## Job item
Place each line of text from the material below into a JSON list of strings, one string per line, with blank lines omitted. Exclude the pictures from the answer.

## Stored dataset items
• • •

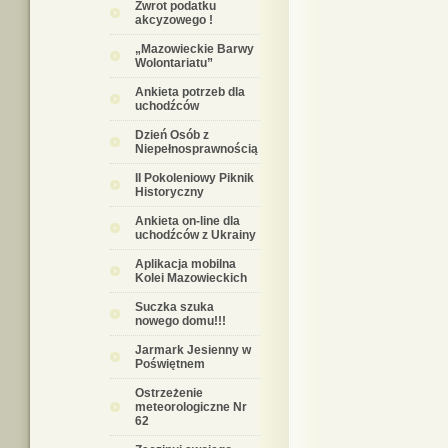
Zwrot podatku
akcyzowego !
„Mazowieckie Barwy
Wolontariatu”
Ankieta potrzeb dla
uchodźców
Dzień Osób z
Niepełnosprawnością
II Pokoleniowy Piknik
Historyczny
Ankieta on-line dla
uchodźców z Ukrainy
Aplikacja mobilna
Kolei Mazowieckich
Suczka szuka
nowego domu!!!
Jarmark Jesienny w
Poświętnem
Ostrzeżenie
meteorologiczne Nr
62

• • •

## Response for this exercise
[
  "Zwrot podatku",
  "akcyzowego !",
  "„Mazowieckie Barwy",
  "Wolontariatu”",
  "Ankieta potrzeb dla",
  "uchodźców",
  "Dzień Osób z",
  "Niepełnosprawnością",
  "II Pokoleniowy Piknik",
  "Historyczny",
  "Ankieta on-line dla",
  "uchodźców z Ukrainy",
  "Aplikacja mobilna",
  "Kolei Mazowieckich",
  "Suczka szuka",
  "nowego domu!!!",
  "Jarmark Jesienny w",
  "Poświętnem",
  "Ostrzeżenie",
  "meteorologiczne Nr",
  "62"
]